Their relationship was that of enemies now. Let the misunderstanding stand. It wasn't really her problem. Daisy furrowed her brow slightly and continued listening to Shingen's speculation.
"The old bastard has been draining the company's capital for years, then pinning all the damage on me. If it ever comes out, I'll be the one holding the bag—"
Daisy listened patiently through five full minutes of grievances before he finally got to something worth her attention.
"They've been buying up huge quantities of goods on the open market — food staples, industrial machinery, energy supplies, chemical materials — an enormous amount of everything!" Shingen threw up both hands. Legally speaking, that was his money being spent. It killed him.
"Where did the supplies go?" Daisy pressed. "How much are we talking?"

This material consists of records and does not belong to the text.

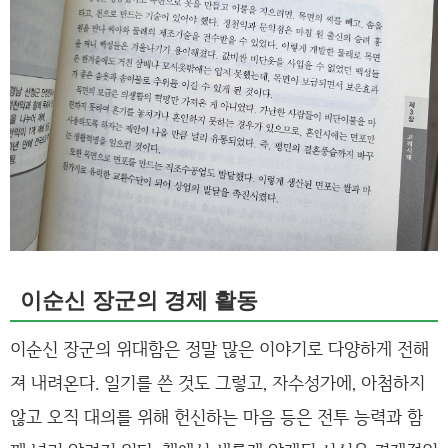
이순신 장군의 경제 활동
이순신 장군의 위대함은 정말 많은 이야기로 다양하게 전해
져 내려온다. 일기를 쓴 것도 그렇고, 자수성가에, 아첨하지
않고 오직 대의를 위해 헌신하는 마음 등은 전투 능력과 함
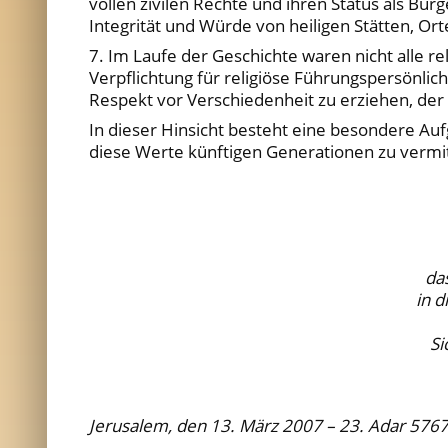
vollen zivilen Rechte und ihren Status als Bürg
Integrität und Würde von heiligen Stätten, O
7. Im Laufe der Geschichte waren nicht alle 
Verpflichtung für religiöse Führungspersönli
Respekt vor Verschiedenheit zu erziehen, der w
In dieser Hinsicht besteht eine besondere Auf
diese Werte künftigen Generationen zu vermit
das
in d
Si
Jerusalem, den 13. März 2007 – 23. Adar 576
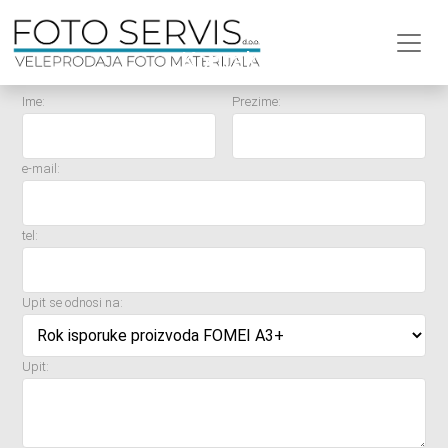
Kontakt
Ime:
Prezime:
e-mail:
tel:
Upit se odnosi na:
Upit:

Shingen produced a USB drive and fetched a laptop, nodding for her to look.
Daisy opened the files and skimmed rapidly.
The quantities were staggering — enough to supply an entire city. Every category of essential goods was represented, with records stretching back as far as thirty years.
The evidence, in the short term, wouldn't point to HYDRA. Nick Fury himself probably believed HYDRA had been destroyed after World War II. A massive, unexplained diversion of supplies was hard to link to an organization that had long since been filed away as defunct.
More troubling still: Shingen's data showed the supplies hadn't ended up in a Japanese base as she'd expected. Instead, they'd traveled south and vanished somewhere into the vast open ocean.
Not "Crown" Base near Kyoto. Not the underwater installation known as "Ichor."
How many HYDRA bases were in the southern hemisphere? Daisy could only recall "Purgatory," the HYDRA training camp in New Zealand; "Tarantula," the weapons center in Australia; and "Hive," on an unnamed island somewhere in the Indian Ocean.
Which base it was, she couldn't say. She wasn't even certain any of this had anything to do with HYDRA.
She couldn't guarantee events would play out the way she imagined.
Noticing her hesitation, Shingen lowered his voice. "You can take the drive and file a report. I have all the originals. Or you can come with me and verify in person."
Daisy ran through the whole thing from beginning to end. This wasn't the sort of thing to rush to her superiors with — if Shingen had led her astray, she'd look like a fool. "I won't act on your word alone. I need to conduct my own investigation."
"That's entirely reasonable. Miss Johnson is welcome to verify everything herself." Shingen agreed without hesitation. This was only their second meeting — if Daisy had believed him without question, that would've been strange.
Daisy pocketed the drive, declined his offer to assign someone to assist her, and left the Yashida estate alone.